| Given passage |
§ §

And at the next Council meeting of 5 January 1687, a committee was selected to examine the books and Halley’s performance – which reported on 9 February that the books and papers were “in a very good condition, and the entries made according to order”.

Shortly afterwards, Halley received a letter from Newton saying that he’d been “told (thô not truly) that upon new differences in ye R. Society you had left your secretaries place”, and Halley replied that all was well (!) but that “6 of 38, last generall Election day, did their endeavour to have put me by”. Halley then promised to do nothing else until Newton’s book was finished and on March 7 he wrote to say he now had a second printer at work on book 2 and that he would engage a third to print book 3 “being resolved to engage upon no other business till such time as all is done: desiring herby to clear my self from all imputations of negligence, in a business, wherin I am much rejoyced to be any wais concerned in handing to the world that that all future ages will admire”. However, his first printer was able to print book 3, having finished book 1 by that time, and on 5 July 1687 Halley wrote to inform Newton that the Principia was finally ready.

§ §

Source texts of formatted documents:
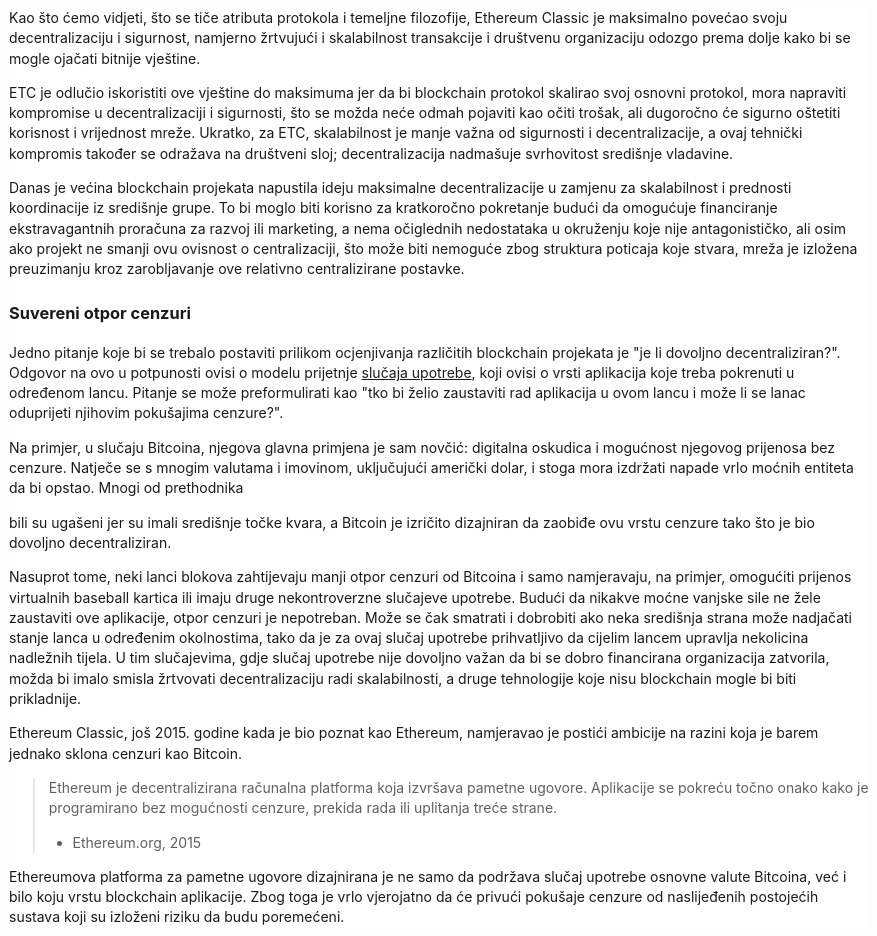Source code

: Kao što ćemo vidjeti, što se tiče atributa protokola i temeljne filozofije, Ethereum Classic je maksimalno povećao svoju decentralizaciju i sigurnost, namjerno žrtvujući i skalabilnost transakcije i društvenu organizaciju odozgo prema dolje kako bi se mogle ojačati bitnije vještine.

ETC je odlučio iskoristiti ove vještine do maksimuma jer da bi blockchain protokol skalirao svoj osnovni protokol, mora napraviti kompromise u decentralizaciji i sigurnosti, što se možda neće odmah pojaviti kao očiti trošak, ali dugoročno će sigurno oštetiti korisnost i vrijednost mreže. Ukratko, za ETC, skalabilnost je manje važna od sigurnosti i decentralizacije, a ovaj tehnički kompromis također se odražava na društveni sloj; decentralizacija nadmašuje svrhovitost središnje vladavine.

Danas je većina blockchain projekata napustila ideju maksimalne decentralizacije u zamjenu za skalabilnost i prednosti koordinacije iz središnje grupe. To bi moglo biti korisno za kratkoročno pokretanje budući da omogućuje financiranje ekstravagantnih proračuna za razvoj ili marketing, a nema očiglednih nedostataka u okruženju koje nije antagonističko, ali osim ako projekt ne smanji ovu ovisnost o centralizaciji, što može biti nemoguće zbog struktura poticaja koje stvara, mreža je izložena preuzimanju kroz zarobljavanje ove relativno centralizirane postavke.

### Suvereni otpor cenzuri

Jedno pitanje koje bi se trebalo postaviti prilikom ocjenjivanja različitih blockchain projekata je "je li dovoljno decentraliziran?". Odgovor na ovo u potpunosti ovisi o modelu prijetnje [slučaja upotrebe](https://en.wikipedia.org/wiki/Threat_model), koji ovisi o vrsti aplikacija koje treba pokrenuti u određenom lancu. Pitanje se može preformulirati kao "tko bi želio zaustaviti rad aplikacija u ovom lancu i može li se lanac oduprijeti njihovim pokušajima cenzure?".

Na primjer, u slučaju Bitcoina, njegova glavna primjena je sam novčić: digitalna oskudica i mogućnost njegovog prijenosa bez cenzure. Natječe se s mnogim valutama i imovinom, uključujući američki dolar, i stoga mora izdržati napade vrlo moćnih entiteta da bi opstao. Mnogi od prethodnika</a>

bili su ugašeni jer su imali središnje točke kvara, a Bitcoin je izričito dizajniran da zaobiđe ovu vrstu cenzure tako što je bio dovoljno decentraliziran.</p> 

Nasuprot tome, neki lanci blokova zahtijevaju manji otpor cenzuri od Bitcoina i samo namjeravaju, na primjer, omogućiti prijenos virtualnih baseball kartica ili imaju druge nekontroverzne slučajeve upotrebe. Budući da nikakve moćne vanjske sile ne žele zaustaviti ove aplikacije, otpor cenzuri je nepotreban. Može se čak smatrati i dobrobiti ako neka središnja strana može nadjačati stanje lanca u određenim okolnostima, tako da je za ovaj slučaj upotrebe prihvatljivo da cijelim lancem upravlja nekolicina nadležnih tijela. U tim slučajevima, gdje slučaj upotrebe nije dovoljno važan da bi se dobro financirana organizacija zatvorila, možda bi imalo smisla žrtvovati decentralizaciju radi skalabilnosti, a druge tehnologije koje nisu blockchain mogle bi biti prikladnije.

Ethereum Classic, još 2015. godine kada je bio poznat kao Ethereum, namjeravao je postići ambicije na razini koja je barem jednako sklona cenzuri kao Bitcoin.



> Ethereum je decentralizirana računalna platforma koja izvršava pametne ugovore. Aplikacije se pokreću točno onako kako je programirano bez mogućnosti cenzure, prekida rada ili uplitanja treće strane.
> 
> - Ethereum.org, 2015

Ethereumova platforma za pametne ugovore dizajnirana je ne samo da podržava slučaj upotrebe osnovne valute Bitcoina, već i bilo koju vrstu blockchain aplikacije. Zbog toga je vrlo vjerojatno da će privući pokušaje cenzure od naslijeđenih postojećih sustava koji su izloženi riziku da budu poremećeni.
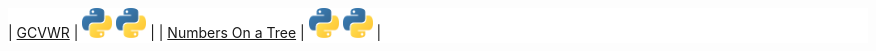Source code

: | [GCVWR](https://open.kattis.com/problems/gcvwr) | <a href='src/problems//gcvwr/solutions/gcvwr_1.py'><img src='assets/logos/py.png' width='30'></a> <a href='src/problems//gcvwr/solutions/gcvwr.py'><img src='assets/logos/py.png' width='30'></a> |
| [Numbers On a Tree](https://open.kattis.com/problems/numbertree) | <a href='src/problems//numbertree/solutions/numbertree_1.py'><img src='assets/logos/py.png' width='30'></a> <a href='src/problems//numbertree/solutions/numbertree.py'><img src='assets/logos/py.png' width='30'></a> |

§ §

| Exercise set |
(1) In the passage about Halley and Newton's Principia, on what date did Halley write to tell Newton that the Principia was finally ready?
(2) Carry on the passage about Halley and Newton's Principia, picking up after its final sentence.

| Task-by-task outputs |
(1) 5 July 1687

(2)
But Halley’s contribution didn’t stop there: he promoted the book to his correspondents in advance of publication; he composed an introductory Latin ode to the work; he reviewed it (anonymously) in the Philosophical Transactions; he distributed presentation copies (at his own cost) to key individuals; and he sent a presentation copy to King James II, accompanied by an essay written by himself on Newton’s theory of the tides, a subject carefully chosen by Halley to appeal to James, a former Lord High Admiral.

With his family misfortunes, his legal disputes, his work as clerk, his fight to retain his employment, his reading, editing and overseeing the printing of the Principia, and his management of the volatile Newton, Halley must have been under great strain throughout this period, yet he betrays no hint of that in his correspondence.

So did Halley receive any reward from the Royal Society for his hard work and the credit accruing to them from his publication of the Principia? After several applications by him to have his salary confirmed and paid (he’d received nothing after 18 months), on the 6 July – the day after the Principia was completed – the Council agreed to pay Halley a bonus of £20 in addition to the promised annual salary of £50, the whole amount to be paid to him … in the form of 70 unsold copies of De Historia Piscium, the very book that had prevented the Society from publishing Newton’s book in the first place. I doubt that Halley appreciated the irony.

Happy birthday, Edmond!

RS_9284 copy

Edmond Halley in his early 30s (the inscription is a later addition). This is how Halley would have looked around the time he was publishing Newton’s Principia. (© The Royal Society (£), Image RS.9284)

* Halley’s birthday is 29 October (OS) or 8 November (NS)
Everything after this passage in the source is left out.